Assigned task: Copy out the whole listing exactly as given. Skip the pictures.
======== Data provided
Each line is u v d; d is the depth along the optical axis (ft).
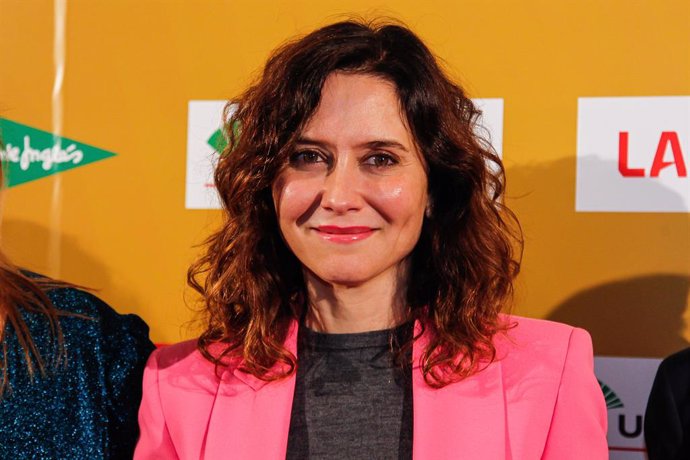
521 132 6.42
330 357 4.62
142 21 6.97
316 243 4.43
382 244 4.40
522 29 6.43
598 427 4.38
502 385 4.44
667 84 6.23
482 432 4.29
================
Response:
Each line is u v d; d is the depth along the optical axis (ft).
521 132 6.42
330 357 4.62
142 21 6.97
316 243 4.43
382 244 4.40
522 29 6.43
598 427 4.38
502 385 4.44
667 84 6.23
482 432 4.29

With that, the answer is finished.